The party on the outside wanted back in after more than a decade of frustration. The party occupying the White House was the underdog, trailing badly in presidential polls. "I don't believe the polls," the incumbent president declared a few days before the election. "The people ask me where I get my figures. I get 'em from the best possible sources, from the people themselves."
On Election Day, pundits and polls had the challenger well ahead. "The nation goes to the polls again tomorrow," The Sun reported, "and unless usually reliable signs fail, the voters will elect the first Republican president in 16 years."
George Bush will tell you that of course it didn't happen that way. In an upset nearly unrivaled in presidential politics, Harry S Truman returned to the White House, beating Thomas E. Dewey by an astonishing 114 electoral votes. (The Sun, which had endorsed the Republican on its front page, was so apoplectic that it seemed hardly able to publish for a few days. Then it blamed it all on the unions.)
Could it happen to Mr. Bush? Could he pull a Truman, confounding pundits and polls again?
There are some parallels, similarities, ironies. In '92, an independent candidate, Ross Perot, may well affect the outcome, just as Henry Wallace and Strom Thurmond siphoned off more than 2 million votes between them in 1948. That year, California's Gov. Earl Warren, Dewey's running mate, complained in a speech at Baltimore's Lyric Theater about the "paternalism" of the Truman administration, and Truman called the Republicans "gluttons of privilege." There was even a mission to Moscow. Late in the campaign, Truman promised to visit the "Red" capital in an effort to smooth relations.
But the differences between 1948 and 1992 overwhelm the similarities. The incumbent had run as vice president in 1944 and had been thrust into the presidency upon the death of Franklin Roosevelt. The post-World War II economy was still booming.
And presidential campaigns hadn't become television spectacles. The candidates didn't start campaigning until mid-September. Truman traveled 23,000 miles, all by train, and made 271 speeches, most of them dutifully reported in lengthy ** newspaper articles and by radio networks.

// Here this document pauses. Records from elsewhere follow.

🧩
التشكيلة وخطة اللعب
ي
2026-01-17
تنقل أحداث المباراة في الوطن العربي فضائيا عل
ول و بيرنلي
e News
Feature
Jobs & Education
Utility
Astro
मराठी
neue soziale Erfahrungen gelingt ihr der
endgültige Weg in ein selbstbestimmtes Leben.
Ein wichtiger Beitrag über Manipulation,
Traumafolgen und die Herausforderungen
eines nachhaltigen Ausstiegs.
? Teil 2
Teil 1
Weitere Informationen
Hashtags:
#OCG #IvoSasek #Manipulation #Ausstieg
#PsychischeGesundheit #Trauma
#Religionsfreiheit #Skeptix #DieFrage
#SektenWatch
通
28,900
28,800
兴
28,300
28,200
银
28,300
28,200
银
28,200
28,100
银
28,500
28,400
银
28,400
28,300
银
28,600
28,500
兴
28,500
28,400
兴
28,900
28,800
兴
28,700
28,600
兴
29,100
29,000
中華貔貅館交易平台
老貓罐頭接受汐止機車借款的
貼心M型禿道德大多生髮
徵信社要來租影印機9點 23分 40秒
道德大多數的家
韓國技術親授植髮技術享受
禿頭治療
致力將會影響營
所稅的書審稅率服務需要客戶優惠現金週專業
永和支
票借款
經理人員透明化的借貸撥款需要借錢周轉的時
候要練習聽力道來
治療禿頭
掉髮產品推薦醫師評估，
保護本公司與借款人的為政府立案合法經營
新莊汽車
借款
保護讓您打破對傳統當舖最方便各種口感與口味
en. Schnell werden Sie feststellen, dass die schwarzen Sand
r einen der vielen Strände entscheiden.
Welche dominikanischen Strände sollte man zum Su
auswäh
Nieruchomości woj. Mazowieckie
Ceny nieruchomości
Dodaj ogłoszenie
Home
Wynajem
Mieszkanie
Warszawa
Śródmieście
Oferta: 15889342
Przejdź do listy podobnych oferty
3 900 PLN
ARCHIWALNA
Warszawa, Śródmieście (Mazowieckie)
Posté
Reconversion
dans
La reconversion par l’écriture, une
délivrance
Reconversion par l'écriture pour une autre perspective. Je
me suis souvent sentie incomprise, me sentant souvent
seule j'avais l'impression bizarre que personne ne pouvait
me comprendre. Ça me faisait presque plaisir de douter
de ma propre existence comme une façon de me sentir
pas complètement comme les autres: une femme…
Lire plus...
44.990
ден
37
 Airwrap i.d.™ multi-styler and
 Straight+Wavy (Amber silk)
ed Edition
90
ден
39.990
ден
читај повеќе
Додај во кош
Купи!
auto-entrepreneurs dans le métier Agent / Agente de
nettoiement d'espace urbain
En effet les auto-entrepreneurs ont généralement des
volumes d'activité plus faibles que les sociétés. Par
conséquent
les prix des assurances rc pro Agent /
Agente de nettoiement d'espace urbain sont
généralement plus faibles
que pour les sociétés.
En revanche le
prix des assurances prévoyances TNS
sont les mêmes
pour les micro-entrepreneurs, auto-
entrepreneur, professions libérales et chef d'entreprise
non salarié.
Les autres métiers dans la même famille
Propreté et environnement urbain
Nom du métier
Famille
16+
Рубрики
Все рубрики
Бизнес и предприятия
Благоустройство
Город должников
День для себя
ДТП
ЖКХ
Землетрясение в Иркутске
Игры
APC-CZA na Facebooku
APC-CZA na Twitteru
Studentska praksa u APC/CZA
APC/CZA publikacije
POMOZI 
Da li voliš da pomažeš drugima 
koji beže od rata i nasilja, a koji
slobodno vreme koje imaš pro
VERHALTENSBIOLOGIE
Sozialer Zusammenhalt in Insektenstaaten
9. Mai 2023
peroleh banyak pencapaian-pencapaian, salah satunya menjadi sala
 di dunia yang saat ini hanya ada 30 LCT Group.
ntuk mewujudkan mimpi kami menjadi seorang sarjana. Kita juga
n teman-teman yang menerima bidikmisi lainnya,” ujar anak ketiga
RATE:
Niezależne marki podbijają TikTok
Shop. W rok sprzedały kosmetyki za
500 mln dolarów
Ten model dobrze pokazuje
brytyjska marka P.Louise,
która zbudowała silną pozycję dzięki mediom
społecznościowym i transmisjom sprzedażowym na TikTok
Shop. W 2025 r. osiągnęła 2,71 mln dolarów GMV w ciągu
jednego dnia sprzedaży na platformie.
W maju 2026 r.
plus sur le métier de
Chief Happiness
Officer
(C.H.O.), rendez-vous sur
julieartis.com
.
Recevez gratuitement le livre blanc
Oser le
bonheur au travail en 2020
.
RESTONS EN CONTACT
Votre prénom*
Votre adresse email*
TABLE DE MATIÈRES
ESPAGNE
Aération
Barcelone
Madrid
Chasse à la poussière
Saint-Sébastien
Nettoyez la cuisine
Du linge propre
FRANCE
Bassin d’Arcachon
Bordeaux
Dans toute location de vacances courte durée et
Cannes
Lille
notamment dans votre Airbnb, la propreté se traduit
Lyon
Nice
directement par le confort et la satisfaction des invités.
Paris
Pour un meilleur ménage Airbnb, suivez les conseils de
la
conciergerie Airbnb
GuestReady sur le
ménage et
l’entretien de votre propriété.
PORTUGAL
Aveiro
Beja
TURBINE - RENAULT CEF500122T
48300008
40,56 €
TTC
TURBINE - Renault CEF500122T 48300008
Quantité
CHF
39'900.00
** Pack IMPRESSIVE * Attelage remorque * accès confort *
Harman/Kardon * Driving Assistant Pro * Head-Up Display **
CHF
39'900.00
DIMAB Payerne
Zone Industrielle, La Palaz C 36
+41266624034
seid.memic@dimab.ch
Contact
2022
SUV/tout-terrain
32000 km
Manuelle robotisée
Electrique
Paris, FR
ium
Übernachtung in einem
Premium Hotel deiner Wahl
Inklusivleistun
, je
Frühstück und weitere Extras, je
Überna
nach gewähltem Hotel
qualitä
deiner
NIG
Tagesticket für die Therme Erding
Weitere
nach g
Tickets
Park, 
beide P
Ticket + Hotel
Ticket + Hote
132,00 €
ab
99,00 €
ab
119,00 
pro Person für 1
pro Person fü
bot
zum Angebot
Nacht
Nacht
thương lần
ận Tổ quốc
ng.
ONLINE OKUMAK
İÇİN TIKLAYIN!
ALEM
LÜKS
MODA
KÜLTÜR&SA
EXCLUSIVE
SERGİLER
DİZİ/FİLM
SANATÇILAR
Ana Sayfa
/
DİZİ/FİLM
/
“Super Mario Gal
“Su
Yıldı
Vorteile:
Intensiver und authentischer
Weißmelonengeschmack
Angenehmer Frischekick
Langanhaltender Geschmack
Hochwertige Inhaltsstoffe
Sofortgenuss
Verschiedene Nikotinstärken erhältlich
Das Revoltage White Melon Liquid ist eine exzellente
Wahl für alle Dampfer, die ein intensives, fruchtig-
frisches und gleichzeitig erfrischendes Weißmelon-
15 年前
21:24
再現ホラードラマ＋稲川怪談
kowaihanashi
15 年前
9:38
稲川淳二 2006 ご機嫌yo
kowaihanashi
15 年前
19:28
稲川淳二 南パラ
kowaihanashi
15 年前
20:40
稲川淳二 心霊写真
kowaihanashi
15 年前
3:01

Dewey made only three campaign tours.
What a candidate said, the content of his views, was what counted, and the news was transmitted over telephone lines, not satellite dishes. Newspapers reprinted campaign speeches that would be considered banal today. How a candidate sounded was important, too; Truman and Dewey both used the four national radio networks in the weeks before the election. How a candidate looked was least important. Today, of course, the order is reversed.
Television was a nascent industry in 1948. By the late '60s it had become the dominant force in presidential politics, and by the '80s it had turned the quadrennial presidential campaigns into wondrous circuses replete with hour-by-hour polls, face-to-face debates followed by instant analysis of "who won" and what Johns Hopkins media critic Mark Crispin Miller calls the "suffocating barrage of information" about the candidates, their wives and children, their astrological signs and whatever else one might want to know. Sound bites, spin doctors and image-makers had consumed the political process.
In 1948, there was little interest in "character issues." If Dewey or Truman cheated on their wives or escaped military service in World War I, the public was not to know. The candidates didn't attack each other on the personal level. In fact, Warren angered his own party by praising some of Truman's policies.
And polling was quite obviously an inexact science 44 years ago. Newspaper stories that mentioned polls almost always coupled the references with those "usually reliable signs" or "reliable sources." Polling allegedly is a more exact science today. The pollsters even tell us how wrong they could be; it's called the "margin of error."
So the hugely favored Tom Dewey, who had run against Washington and its "brazen people who put politics above the public welfare," fell to ignominious defeat. Could it happen to Bill Clinton? Unless something happens in the next 10 days to change public opinion -- something that will be spotted instantly by the polls and monitored to death, so that we won't have to be vexed by not knowing the results before we vote -- it doesn't seem likely.